Work to be completed: Reproduce the following data exactly, minus any images.

Given records Start Marker

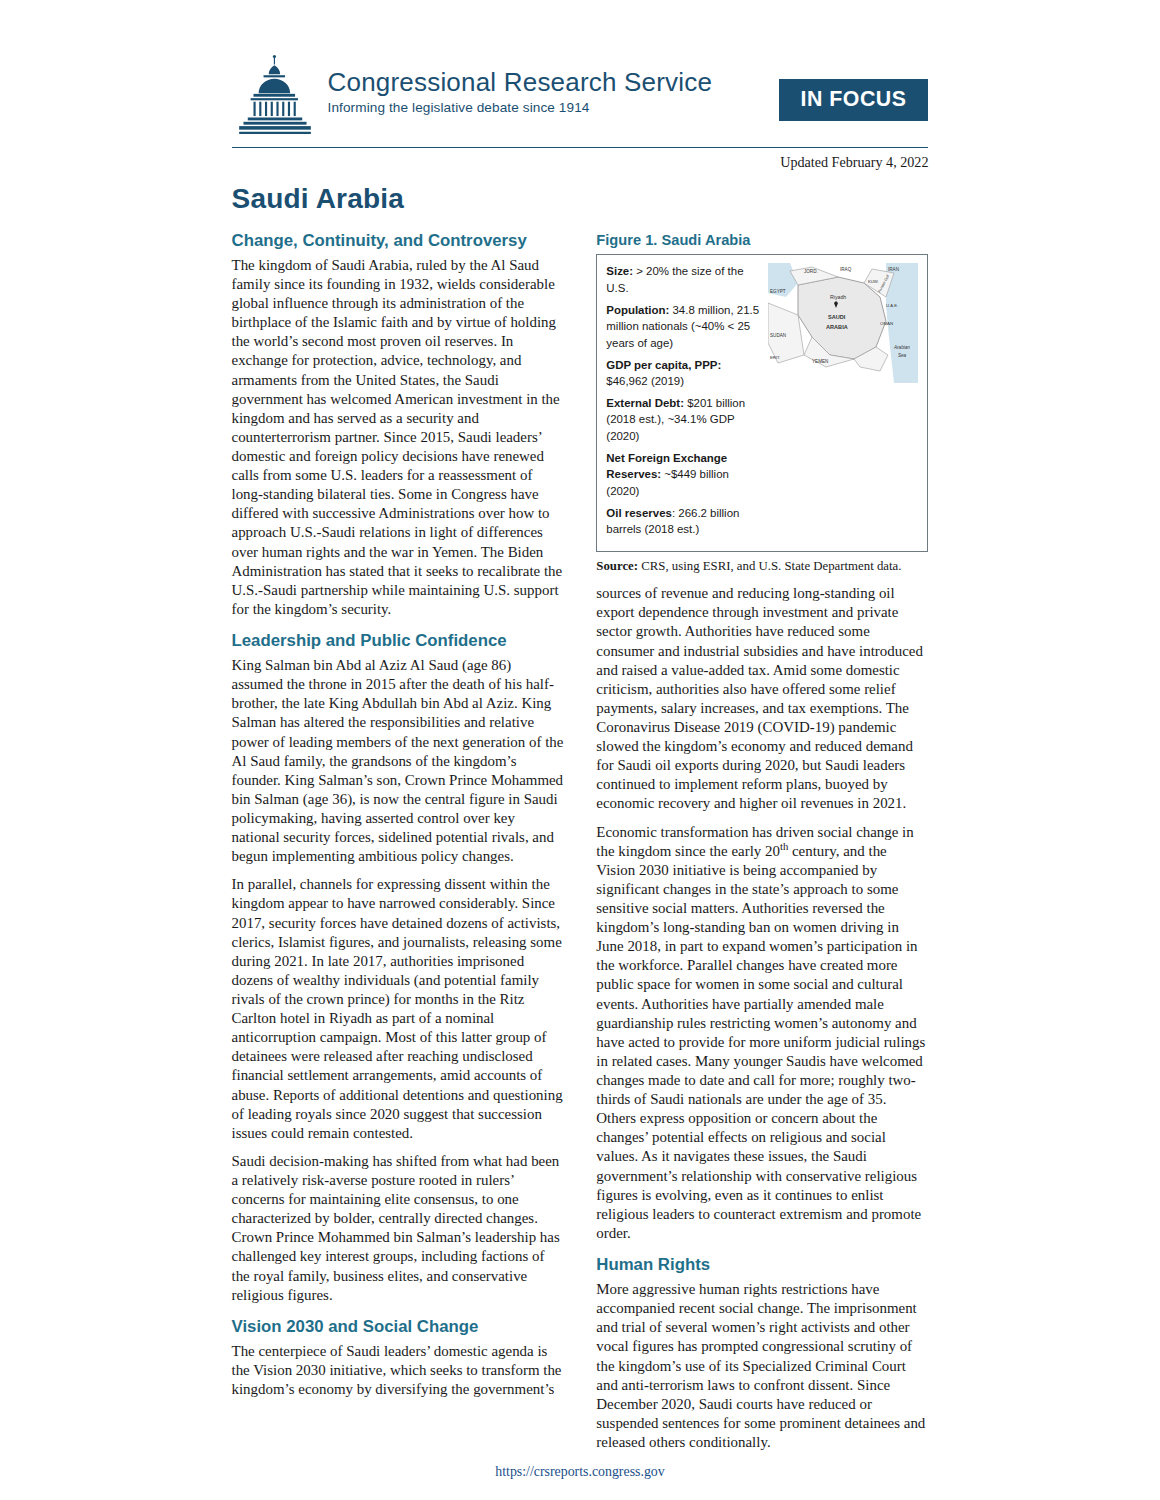Congressional Research Service
Informing the legislative debate since 1914
IN FOCUS
Updated February 4, 2022
Saudi Arabia
Change, Continuity, and Controversy
The kingdom of Saudi Arabia, ruled by the Al Saud family since its founding in 1932, wields considerable global influence through its administration of the birthplace of the Islamic faith and by virtue of holding the world’s second most proven oil reserves. In exchange for protection, advice, technology, and armaments from the United States, the Saudi government has welcomed American investment in the kingdom and has served as a security and counterterrorism partner. Since 2015, Saudi leaders’ domestic and foreign policy decisions have renewed calls from some U.S. leaders for a reassessment of long-standing bilateral ties. Some in Congress have differed with successive Administrations over how to approach U.S.-Saudi relations in light of differences over human rights and the war in Yemen. The Biden Administration has stated that it seeks to recalibrate the U.S.-Saudi partnership while maintaining U.S. support for the kingdom’s security.
Leadership and Public Confidence
King Salman bin Abd al Aziz Al Saud (age 86) assumed the throne in 2015 after the death of his half-brother, the late King Abdullah bin Abd al Aziz. King Salman has altered the responsibilities and relative power of leading members of the next generation of the Al Saud family, the grandsons of the kingdom’s founder. King Salman’s son, Crown Prince Mohammed bin Salman (age 36), is now the central figure in Saudi policymaking, having asserted control over key national security forces, sidelined potential rivals, and begun implementing ambitious policy changes.
In parallel, channels for expressing dissent within the kingdom appear to have narrowed considerably. Since 2017, security forces have detained dozens of activists, clerics, Islamist figures, and journalists, releasing some during 2021. In late 2017, authorities imprisoned dozens of wealthy individuals (and potential family rivals of the crown prince) for months in the Ritz Carlton hotel in Riyadh as part of a nominal anticorruption campaign. Most of this latter group of detainees were released after reaching undisclosed financial settlement arrangements, amid accounts of abuse. Reports of additional detentions and questioning of leading royals since 2020 suggest that succession issues could remain contested.
Saudi decision-making has shifted from what had been a relatively risk-averse posture rooted in rulers’ concerns for maintaining elite consensus, to one characterized by bolder, centrally directed changes. Crown Prince Mohammed bin Salman’s leadership has challenged key interest groups, including factions of the royal family, business elites, and conservative religious figures.
Vision 2030 and Social Change
The centerpiece of Saudi leaders’ domestic agenda is the Vision 2030 initiative, which seeks to transform the kingdom’s economy by diversifying the government’s
Figure 1. Saudi Arabia
Size: > 20% the size of the U.S.
Population: 34.8 million, 21.5 million nationals (~40% < 25 years of age)
GDP per capita, PPP: $46,962 (2019)
External Debt: $201 billion (2018 est.), ~34.1% GDP (2020)
Net Foreign Exchange Reserves: ~$449 billion (2020)
Oil reserves: 266.2 billion barrels (2018 est.)
JORD. IRAQ IRAN KUW. Persian Gulf U.A.E. OMAN EGYPT SUDAN ERIT. YEMEN Arabian Sea Riyadh SAUDI ARABIA
Source: CRS, using ESRI, and U.S. State Department data.
sources of revenue and reducing long-standing oil export dependence through investment and private sector growth. Authorities have reduced some consumer and industrial subsidies and have introduced and raised a value-added tax. Amid some domestic criticism, authorities also have offered some relief payments, salary increases, and tax exemptions. The Coronavirus Disease 2019 (COVID-19) pandemic slowed the kingdom’s economy and reduced demand for Saudi oil exports during 2020, but Saudi leaders continued to implement reform plans, buoyed by economic recovery and higher oil revenues in 2021.
Economic transformation has driven social change in the kingdom since the early 20th century, and the Vision 2030 initiative is being accompanied by significant changes in the state’s approach to some sensitive social matters. Authorities reversed the kingdom’s long-standing ban on women driving in June 2018, in part to expand women’s participation in the workforce. Parallel changes have created more public space for women in some social and cultural events. Authorities have partially amended male guardianship rules restricting women’s autonomy and have acted to provide for more uniform judicial rulings in related cases. Many younger Saudis have welcomed changes made to date and call for more; roughly two-thirds of Saudi nationals are under the age of 35. Others express opposition or concern about the changes’ potential effects on religious and social values. As it navigates these issues, the Saudi government’s relationship with conservative religious figures is evolving, even as it continues to enlist religious leaders to counteract extremism and promote order.
Human Rights
More aggressive human rights restrictions have accompanied recent social change. The imprisonment and trial of several women’s right activists and other vocal figures has prompted congressional scrutiny of the kingdom’s use of its Specialized Criminal Court and anti-terrorism laws to confront dissent. Since December 2020, Saudi courts have reduced or suspended sentences for some prominent detainees and released others conditionally.
https://crsreports.congress.gov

Given records End Marker

Problem solution:
Congressional Research Service
Informing the legislative debate since 1914
IN FOCUS
Updated February 4, 2022
Saudi Arabia
Change, Continuity, and Controversy
The kingdom of Saudi Arabia, ruled by the Al Saud family since its founding in 1932, wields considerable global influence through its administration of the birthplace of the Islamic faith and by virtue of holding the world’s second most proven oil reserves. In exchange for protection, advice, technology, and armaments from the United States, the Saudi government has welcomed American investment in the kingdom and has served as a security and counterterrorism partner. Since 2015, Saudi leaders’ domestic and foreign policy decisions have renewed calls from some U.S. leaders for a reassessment of long-standing bilateral ties. Some in Congress have differed with successive Administrations over how to approach U.S.-Saudi relations in light of differences over human rights and the war in Yemen. The Biden Administration has stated that it seeks to recalibrate the U.S.-Saudi partnership while maintaining U.S. support for the kingdom’s security.
Leadership and Public Confidence
King Salman bin Abd al Aziz Al Saud (age 86) assumed the throne in 2015 after the death of his half-brother, the late King Abdullah bin Abd al Aziz. King Salman has altered the responsibilities and relative power of leading members of the next generation of the Al Saud family, the grandsons of the kingdom’s founder. King Salman’s son, Crown Prince Mohammed bin Salman (age 36), is now the central figure in Saudi policymaking, having asserted control over key national security forces, sidelined potential rivals, and begun implementing ambitious policy changes.
In parallel, channels for expressing dissent within the kingdom appear to have narrowed considerably. Since 2017, security forces have detained dozens of activists, clerics, Islamist figures, and journalists, releasing some during 2021. In late 2017, authorities imprisoned dozens of wealthy individuals (and potential family rivals of the crown prince) for months in the Ritz Carlton hotel in Riyadh as part of a nominal anticorruption campaign. Most of this latter group of detainees were released after reaching undisclosed financial settlement arrangements, amid accounts of abuse. Reports of additional detentions and questioning of leading royals since 2020 suggest that succession issues could remain contested.
Saudi decision-making has shifted from what had been a relatively risk-averse posture rooted in rulers’ concerns for maintaining elite consensus, to one characterized by bolder, centrally directed changes. Crown Prince Mohammed bin Salman’s leadership has challenged key interest groups, including factions of the royal family, business elites, and conservative religious figures.
Vision 2030 and Social Change
The centerpiece of Saudi leaders’ domestic agenda is the Vision 2030 initiative, which seeks to transform the kingdom’s economy by diversifying the government’s
Figure 1. Saudi Arabia
Size: > 20% the size of the U.S.
Population: 34.8 million, 21.5 million nationals (~40% < 25 years of age)
GDP per capita, PPP: $46,962 (2019)
External Debt: $201 billion (2018 est.), ~34.1% GDP (2020)
Net Foreign Exchange Reserves: ~$449 billion (2020)
Oil reserves: 266.2 billion barrels (2018 est.)
JORD. IRAQ IRAN KUW. Persian Gulf U.A.E. OMAN EGYPT SUDAN ERIT. YEMEN Arabian Sea Riyadh SAUDI ARABIA
Source: CRS, using ESRI, and U.S. State Department data.
sources of revenue and reducing long-standing oil export dependence through investment and private sector growth. Authorities have reduced some consumer and industrial subsidies and have introduced and raised a value-added tax. Amid some domestic criticism, authorities also have offered some relief payments, salary increases, and tax exemptions. The Coronavirus Disease 2019 (COVID-19) pandemic slowed the kingdom’s economy and reduced demand for Saudi oil exports during 2020, but Saudi leaders continued to implement reform plans, buoyed by economic recovery and higher oil revenues in 2021.
Economic transformation has driven social change in the kingdom since the early 20th century, and the Vision 2030 initiative is being accompanied by significant changes in the state’s approach to some sensitive social matters. Authorities reversed the kingdom’s long-standing ban on women driving in June 2018, in part to expand women’s participation in the workforce. Parallel changes have created more public space for women in some social and cultural events. Authorities have partially amended male guardianship rules restricting women’s autonomy and have acted to provide for more uniform judicial rulings in related cases. Many younger Saudis have welcomed changes made to date and call for more; roughly two-thirds of Saudi nationals are under the age of 35. Others express opposition or concern about the changes’ potential effects on religious and social values. As it navigates these issues, the Saudi government’s relationship with conservative religious figures is evolving, even as it continues to enlist religious leaders to counteract extremism and promote order.
Human Rights
More aggressive human rights restrictions have accompanied recent social change. The imprisonment and trial of several women’s right activists and other vocal figures has prompted congressional scrutiny of the kingdom’s use of its Specialized Criminal Court and anti-terrorism laws to confront dissent. Since December 2020, Saudi courts have reduced or suspended sentences for some prominent detainees and released others conditionally.
https://crsreports.congress.gov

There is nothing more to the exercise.